§ **Отрывок**:
::::::::::

В церкви у них вроде санитарный пропускник был, обсыпали каким-то порошком, уговаривали людей уехать к ним, мед с хлебом есть, а город решили взорвать, чтобы не осталось камня на камне. После разговора начальства со стариком, не прошло и недели, как начали собираться совсем. Народу в городе почти не осталось. Дома осталось только несколько больных тифом, а всех, кто мог двигаться, согнали в церковь, около трёхсот человек, улицы с уцелевшими домами заминировали, взрывали крупные сооружения: мост, каланчу. Нас еще за полгода до отступления выгнали из своего дома в сторожку при церкви.
Наш дом и другие дома на ул. Калинина заминировали, и шнуры протянули к церкви, и в притворе (коридор при входе) положили крупные противотанковые мины. Нас не выпускали целую неделю из сторожки, чтобы не видели их дел, окна приказали завесить. Нас в сторожке было трое: мы со стариком и старая сестра мужа — Татьяна Федоровна Федорова. В день отступления, часов в восемь утра, пришел к нам переводчик коменданта; это был рыжеватый, худощавый, высокого роста немец, лет пятидесяти. Глаза серые, носатый. Он считался хорошим человеком: и нас, и других людей защищал от бесчинств своих людей, от грабежа, докладывал об этом коменданту.

::::::::::

[Строки набора данных]
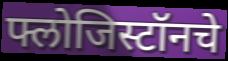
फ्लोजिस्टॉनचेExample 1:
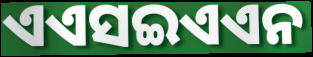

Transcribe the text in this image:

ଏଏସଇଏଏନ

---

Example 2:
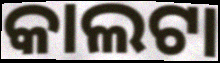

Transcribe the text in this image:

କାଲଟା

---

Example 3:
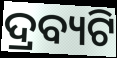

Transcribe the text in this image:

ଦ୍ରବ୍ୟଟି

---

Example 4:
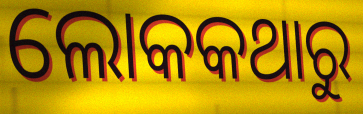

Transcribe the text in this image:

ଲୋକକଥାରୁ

::::::::::

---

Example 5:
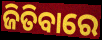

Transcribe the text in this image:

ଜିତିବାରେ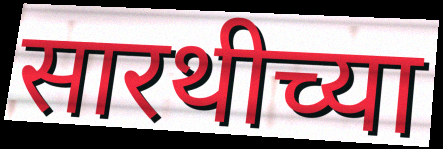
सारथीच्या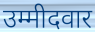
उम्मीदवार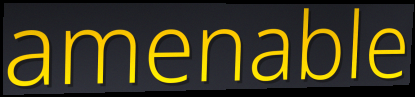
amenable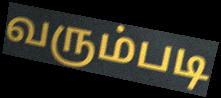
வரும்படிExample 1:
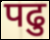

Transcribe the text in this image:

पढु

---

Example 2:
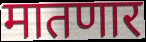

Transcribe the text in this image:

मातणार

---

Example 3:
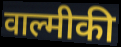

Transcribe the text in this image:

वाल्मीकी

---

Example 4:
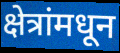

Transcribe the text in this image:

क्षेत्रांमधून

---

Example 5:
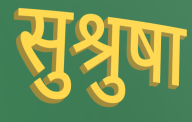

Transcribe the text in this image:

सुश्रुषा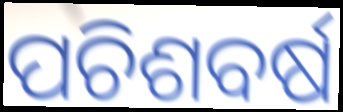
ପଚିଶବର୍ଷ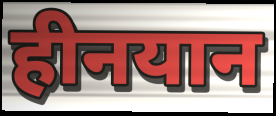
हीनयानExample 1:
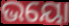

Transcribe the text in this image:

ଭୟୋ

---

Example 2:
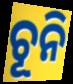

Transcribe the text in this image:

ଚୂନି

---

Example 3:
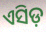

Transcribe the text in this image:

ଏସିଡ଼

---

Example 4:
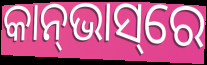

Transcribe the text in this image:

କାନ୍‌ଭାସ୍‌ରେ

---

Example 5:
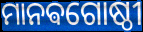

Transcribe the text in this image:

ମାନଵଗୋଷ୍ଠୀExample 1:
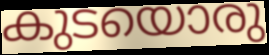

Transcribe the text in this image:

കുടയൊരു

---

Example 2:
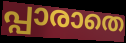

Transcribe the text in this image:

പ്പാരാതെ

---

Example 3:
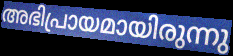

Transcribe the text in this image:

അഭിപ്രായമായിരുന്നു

::::::::::

§ **Задания**:
• A. Ответьте на вопросы по отрывку:
(i) Сколько человек согнали в церковь?
(ii) Какие крупные сооружения взрывали?
(iii) В котором часу в день отступления пришёл переводчик коменданта?
• B. Изложите содержание отрывка в двух предложениях.
• C. Перечислите все черты внешности переводчика коменданта и его возраст так, как они названы в отрывке.

§ **Ответы**:
• A.
(i) Около трёхсот человек.
(ii) Мост и каланчу.
(iii) Около восьми часов утра.

• B. Всех, кто мог двигаться, согнали в церковь, улицы с уцелевшими домами, включая дома на ул. Калинина, заминировали, а крупные сооружения взрывали. Трёх обитателей сторожки при церкви неделю не выпускали наружу, а в день отступления около восьми утра к ним пришёл переводчик коменданта, которого считали хорошим человеком.

• C. Рыжеватый, худощавый, высокого роста, лет пятидесяти, глаза серые, носатый.